Wagyu steak with monkfish liver, fried gorgonzola dumplings and potato purée
The Lagavulin’s beautiful complex flavours of sherry, iodine, lapsang souchong tea, and beautifully rich texture is all wrapped in a big smoky package. The somewhat pungent aromas somehow pair really well with intense flavours, such as blue cheese, and richly textured foods such as the monkfish liver.

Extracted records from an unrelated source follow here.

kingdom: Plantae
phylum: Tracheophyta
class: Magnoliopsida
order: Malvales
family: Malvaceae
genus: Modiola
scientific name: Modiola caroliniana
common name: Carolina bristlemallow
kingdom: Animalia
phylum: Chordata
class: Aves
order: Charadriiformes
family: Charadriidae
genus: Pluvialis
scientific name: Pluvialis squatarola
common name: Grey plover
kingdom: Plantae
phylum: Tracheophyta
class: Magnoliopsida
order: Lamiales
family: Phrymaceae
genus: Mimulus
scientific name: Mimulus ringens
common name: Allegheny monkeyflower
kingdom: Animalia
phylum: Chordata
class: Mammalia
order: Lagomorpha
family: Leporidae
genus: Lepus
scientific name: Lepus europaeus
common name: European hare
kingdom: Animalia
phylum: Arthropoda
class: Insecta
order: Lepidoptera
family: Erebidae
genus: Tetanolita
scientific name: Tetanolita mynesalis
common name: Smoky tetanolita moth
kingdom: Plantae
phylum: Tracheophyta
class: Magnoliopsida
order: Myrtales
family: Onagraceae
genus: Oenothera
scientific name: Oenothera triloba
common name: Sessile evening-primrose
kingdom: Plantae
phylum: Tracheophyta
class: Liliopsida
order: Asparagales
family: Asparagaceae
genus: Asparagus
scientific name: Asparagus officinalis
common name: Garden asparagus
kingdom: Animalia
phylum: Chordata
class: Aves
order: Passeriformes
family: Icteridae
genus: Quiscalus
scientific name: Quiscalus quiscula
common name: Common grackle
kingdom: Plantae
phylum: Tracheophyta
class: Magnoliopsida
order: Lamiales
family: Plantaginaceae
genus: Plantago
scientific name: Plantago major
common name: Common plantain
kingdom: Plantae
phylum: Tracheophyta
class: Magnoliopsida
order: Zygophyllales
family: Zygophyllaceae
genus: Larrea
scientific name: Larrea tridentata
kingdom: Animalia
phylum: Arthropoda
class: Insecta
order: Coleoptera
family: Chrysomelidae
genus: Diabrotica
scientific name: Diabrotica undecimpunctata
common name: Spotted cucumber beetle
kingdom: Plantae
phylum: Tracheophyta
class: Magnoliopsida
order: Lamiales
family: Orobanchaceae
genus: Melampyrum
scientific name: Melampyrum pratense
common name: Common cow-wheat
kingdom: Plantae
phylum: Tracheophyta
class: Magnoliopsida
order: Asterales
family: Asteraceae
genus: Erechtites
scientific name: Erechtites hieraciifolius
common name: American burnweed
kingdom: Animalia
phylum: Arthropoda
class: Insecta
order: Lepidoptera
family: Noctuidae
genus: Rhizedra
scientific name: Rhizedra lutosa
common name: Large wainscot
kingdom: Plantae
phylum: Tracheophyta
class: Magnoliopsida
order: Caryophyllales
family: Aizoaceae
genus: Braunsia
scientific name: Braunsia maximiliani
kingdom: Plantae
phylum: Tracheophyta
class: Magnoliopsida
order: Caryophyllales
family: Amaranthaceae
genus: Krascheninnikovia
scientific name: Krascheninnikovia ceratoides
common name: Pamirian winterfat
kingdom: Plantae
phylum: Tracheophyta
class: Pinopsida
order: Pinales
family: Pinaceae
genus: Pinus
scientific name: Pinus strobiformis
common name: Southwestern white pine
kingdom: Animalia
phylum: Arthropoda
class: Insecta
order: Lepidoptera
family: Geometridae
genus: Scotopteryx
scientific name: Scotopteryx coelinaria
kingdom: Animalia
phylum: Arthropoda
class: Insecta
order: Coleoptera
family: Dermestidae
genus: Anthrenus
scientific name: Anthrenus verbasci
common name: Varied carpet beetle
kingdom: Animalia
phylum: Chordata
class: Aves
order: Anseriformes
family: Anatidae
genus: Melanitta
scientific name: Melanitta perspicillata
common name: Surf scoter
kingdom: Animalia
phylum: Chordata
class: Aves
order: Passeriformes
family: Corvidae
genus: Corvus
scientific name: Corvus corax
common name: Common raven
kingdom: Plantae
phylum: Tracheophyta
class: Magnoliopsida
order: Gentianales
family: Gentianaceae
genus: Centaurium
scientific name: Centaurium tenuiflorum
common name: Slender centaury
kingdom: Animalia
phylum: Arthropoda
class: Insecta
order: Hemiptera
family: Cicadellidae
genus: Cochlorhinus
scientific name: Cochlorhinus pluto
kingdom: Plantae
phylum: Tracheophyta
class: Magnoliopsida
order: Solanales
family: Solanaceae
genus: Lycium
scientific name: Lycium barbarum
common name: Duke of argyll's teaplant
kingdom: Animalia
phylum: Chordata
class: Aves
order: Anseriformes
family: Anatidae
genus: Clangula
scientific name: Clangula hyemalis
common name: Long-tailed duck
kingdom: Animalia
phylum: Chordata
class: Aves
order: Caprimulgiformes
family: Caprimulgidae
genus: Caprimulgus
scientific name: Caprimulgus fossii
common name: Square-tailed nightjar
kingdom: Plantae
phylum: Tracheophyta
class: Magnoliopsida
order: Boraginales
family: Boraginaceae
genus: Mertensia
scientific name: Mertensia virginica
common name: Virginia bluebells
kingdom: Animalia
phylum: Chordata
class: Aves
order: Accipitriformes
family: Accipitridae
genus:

Lady grey panna cotta with citrus jelly and lemon shortbread
The last pairing of the night is arguably the best of the night. The lady grey panna cotta with citrus jelly and lemon shortbread was paired with the Dalwhinnie 15, which has been frozen, giving it a rich and viscuous texture to compliment the dessert. This pairing evokes a sense of spring time, with the combination of citrus freshness and spring florals, paired with the heather and vanilla custard tones of the Dalwhinnie 15.
The core concept of the event is to guide participants through a journey, priming the palate with the gentler Highland and sweeter Speyside style whiskies and up their way to the bolder, peated Islay whiskies. Finally closing the act with a complex, elegant after dinner dram that is the Mortlach 18.
The beautifully rich Mortlach 18 was the perfect way to end dinner. Notes of toffee, dried fruits and leather gave it a big and hearty nose, while notes of tropical fruits and tobacco left our palates with a clean, earthy sensation.
On behalf of the Society and Jakarta Supper Club, we are all extremely grateful for the attention given by the patrons and humbled by the amazing response, open minded-ness and attitude of the crowd towards the drinks and the foods. Here is to many more great foods, great drinks and great conversations.
Jakarta Supper Club is a ticket based private dining concept made by Gloria Susindra and friends, in an effort to cultivate and express boundless creativity in cuisine, and to share it with individuals with passion for food. Each dinner has its own concept, and is limited to only 15-20 people, to ensure an intimate and engaging afternoon.